===== Provided records

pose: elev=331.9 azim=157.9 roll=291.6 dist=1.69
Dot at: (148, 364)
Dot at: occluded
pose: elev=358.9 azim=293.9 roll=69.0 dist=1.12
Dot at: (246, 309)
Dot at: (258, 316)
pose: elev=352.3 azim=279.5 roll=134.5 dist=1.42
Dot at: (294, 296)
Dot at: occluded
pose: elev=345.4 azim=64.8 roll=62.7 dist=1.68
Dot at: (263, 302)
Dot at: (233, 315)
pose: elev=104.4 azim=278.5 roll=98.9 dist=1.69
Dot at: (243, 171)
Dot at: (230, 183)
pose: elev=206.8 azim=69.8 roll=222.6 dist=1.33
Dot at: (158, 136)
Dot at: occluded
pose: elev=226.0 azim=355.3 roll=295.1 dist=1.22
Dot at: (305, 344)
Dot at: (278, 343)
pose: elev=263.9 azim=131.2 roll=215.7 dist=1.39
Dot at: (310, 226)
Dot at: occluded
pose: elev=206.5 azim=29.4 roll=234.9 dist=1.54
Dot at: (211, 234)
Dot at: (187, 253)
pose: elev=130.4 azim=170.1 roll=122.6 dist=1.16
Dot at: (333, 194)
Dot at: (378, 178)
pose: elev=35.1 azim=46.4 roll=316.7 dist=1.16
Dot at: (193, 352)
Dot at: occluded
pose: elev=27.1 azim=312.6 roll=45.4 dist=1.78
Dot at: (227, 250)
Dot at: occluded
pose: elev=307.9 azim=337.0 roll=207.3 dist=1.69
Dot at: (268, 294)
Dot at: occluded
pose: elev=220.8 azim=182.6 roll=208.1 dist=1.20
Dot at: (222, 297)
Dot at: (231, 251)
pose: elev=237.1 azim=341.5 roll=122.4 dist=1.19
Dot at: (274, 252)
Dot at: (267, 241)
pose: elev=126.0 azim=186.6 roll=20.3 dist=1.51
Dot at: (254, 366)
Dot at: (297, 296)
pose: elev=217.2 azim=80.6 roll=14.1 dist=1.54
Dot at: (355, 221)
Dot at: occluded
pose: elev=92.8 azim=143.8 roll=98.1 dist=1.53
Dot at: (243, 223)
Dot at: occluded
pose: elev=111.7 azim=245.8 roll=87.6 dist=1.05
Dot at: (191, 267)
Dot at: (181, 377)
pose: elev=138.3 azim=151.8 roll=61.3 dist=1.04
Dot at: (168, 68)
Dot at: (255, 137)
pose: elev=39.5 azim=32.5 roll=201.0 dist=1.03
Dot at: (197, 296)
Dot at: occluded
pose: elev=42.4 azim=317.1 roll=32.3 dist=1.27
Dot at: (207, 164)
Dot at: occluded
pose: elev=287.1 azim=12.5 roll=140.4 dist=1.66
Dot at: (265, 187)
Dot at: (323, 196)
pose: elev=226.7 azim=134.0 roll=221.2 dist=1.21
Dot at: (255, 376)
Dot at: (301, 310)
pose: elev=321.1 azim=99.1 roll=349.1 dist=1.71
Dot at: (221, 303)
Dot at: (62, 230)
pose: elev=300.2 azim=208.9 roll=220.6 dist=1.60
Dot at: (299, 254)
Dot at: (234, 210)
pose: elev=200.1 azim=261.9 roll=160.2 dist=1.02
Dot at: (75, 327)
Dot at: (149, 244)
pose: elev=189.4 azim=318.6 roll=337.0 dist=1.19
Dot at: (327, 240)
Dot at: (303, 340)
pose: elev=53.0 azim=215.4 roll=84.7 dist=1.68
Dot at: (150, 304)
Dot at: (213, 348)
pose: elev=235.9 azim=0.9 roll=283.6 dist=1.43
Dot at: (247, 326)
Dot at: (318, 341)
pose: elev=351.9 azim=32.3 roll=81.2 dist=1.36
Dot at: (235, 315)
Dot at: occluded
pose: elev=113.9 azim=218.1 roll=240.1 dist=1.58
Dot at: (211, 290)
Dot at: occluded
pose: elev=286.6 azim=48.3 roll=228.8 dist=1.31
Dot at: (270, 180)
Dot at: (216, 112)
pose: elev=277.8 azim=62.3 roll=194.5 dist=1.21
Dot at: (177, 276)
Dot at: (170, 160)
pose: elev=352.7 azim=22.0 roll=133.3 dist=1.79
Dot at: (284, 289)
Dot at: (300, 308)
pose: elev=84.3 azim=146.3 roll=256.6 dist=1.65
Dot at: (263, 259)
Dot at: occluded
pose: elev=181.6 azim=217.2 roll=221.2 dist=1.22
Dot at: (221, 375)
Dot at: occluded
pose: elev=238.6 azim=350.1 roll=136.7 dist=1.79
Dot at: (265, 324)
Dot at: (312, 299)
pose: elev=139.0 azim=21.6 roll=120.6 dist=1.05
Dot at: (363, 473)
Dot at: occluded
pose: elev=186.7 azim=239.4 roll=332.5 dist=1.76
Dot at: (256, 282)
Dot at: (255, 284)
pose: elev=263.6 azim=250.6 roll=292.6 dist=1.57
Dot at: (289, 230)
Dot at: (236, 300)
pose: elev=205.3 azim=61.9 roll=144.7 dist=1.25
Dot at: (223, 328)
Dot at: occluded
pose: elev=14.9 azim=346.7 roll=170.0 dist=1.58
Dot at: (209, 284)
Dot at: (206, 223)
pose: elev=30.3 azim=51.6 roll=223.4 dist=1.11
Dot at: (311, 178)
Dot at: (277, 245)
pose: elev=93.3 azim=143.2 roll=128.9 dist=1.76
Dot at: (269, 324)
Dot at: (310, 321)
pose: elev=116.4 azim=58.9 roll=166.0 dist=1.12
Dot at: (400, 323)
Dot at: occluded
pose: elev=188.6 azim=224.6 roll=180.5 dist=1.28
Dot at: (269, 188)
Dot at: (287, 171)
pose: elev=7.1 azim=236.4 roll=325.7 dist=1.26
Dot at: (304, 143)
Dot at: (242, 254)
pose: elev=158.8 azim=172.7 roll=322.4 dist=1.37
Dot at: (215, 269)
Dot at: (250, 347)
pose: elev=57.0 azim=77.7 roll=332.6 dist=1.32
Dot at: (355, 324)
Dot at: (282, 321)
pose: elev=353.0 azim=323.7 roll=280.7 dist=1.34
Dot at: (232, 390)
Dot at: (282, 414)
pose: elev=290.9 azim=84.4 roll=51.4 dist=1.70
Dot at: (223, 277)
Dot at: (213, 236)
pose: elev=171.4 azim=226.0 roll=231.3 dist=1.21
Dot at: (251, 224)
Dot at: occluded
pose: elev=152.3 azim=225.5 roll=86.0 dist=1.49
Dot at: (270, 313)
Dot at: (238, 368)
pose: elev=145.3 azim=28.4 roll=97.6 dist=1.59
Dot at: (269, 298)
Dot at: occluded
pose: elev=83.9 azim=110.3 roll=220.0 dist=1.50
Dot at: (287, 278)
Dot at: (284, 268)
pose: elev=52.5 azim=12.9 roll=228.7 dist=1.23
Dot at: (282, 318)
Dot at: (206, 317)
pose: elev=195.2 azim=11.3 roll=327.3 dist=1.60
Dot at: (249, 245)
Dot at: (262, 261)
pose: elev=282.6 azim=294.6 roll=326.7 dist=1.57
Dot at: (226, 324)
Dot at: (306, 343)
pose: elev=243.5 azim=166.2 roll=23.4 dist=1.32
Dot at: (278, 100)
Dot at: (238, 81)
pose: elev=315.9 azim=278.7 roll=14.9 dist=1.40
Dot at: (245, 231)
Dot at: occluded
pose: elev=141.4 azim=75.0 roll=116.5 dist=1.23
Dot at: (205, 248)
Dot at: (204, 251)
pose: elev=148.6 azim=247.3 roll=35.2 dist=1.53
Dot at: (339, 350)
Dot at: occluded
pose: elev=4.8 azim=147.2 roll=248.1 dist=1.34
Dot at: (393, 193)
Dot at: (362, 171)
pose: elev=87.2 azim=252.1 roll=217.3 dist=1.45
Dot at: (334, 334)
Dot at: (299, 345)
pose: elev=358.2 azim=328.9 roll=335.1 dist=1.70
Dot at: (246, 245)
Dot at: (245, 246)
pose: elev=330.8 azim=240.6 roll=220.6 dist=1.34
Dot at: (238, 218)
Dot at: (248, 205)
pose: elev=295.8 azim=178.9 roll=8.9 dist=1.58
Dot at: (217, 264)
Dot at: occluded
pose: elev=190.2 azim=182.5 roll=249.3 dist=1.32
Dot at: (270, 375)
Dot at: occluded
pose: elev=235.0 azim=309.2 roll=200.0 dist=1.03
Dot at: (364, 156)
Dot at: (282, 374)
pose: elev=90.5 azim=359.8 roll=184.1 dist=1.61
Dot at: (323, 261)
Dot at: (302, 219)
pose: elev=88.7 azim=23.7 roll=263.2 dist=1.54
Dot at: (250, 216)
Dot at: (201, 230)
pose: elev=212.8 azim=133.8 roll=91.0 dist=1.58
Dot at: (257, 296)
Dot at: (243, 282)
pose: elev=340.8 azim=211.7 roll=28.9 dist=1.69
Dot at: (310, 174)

==========

Render as a numbered list the items beginning with the line containing "pose: elev=220.8 azim=182.6" and continuing through the line containing "Dot at: (181, 377)", omitting any blank lines.

1. pose: elev=220.8 azim=182.6 roll=208.1 dist=1.20
2. Dot at: (222, 297)
3. Dot at: (231, 251)
4. pose: elev=237.1 azim=341.5 roll=122.4 dist=1.19
5. Dot at: (274, 252)
6. Dot at: (267, 241)
7. pose: elev=126.0 azim=186.6 roll=20.3 dist=1.51
8. Dot at: (254, 366)
9. Dot at: (297, 296)
10. pose: elev=217.2 azim=80.6 roll=14.1 dist=1.54
11. Dot at: (355, 221)
12. Dot at: occluded
13. pose: elev=92.8 azim=143.8 roll=98.1 dist=1.53
14. Dot at: (243, 223)
15. Dot at: occluded
16. pose: elev=111.7 azim=245.8 roll=87.6 dist=1.05
17. Dot at: (191, 267)
18. Dot at: (181, 377)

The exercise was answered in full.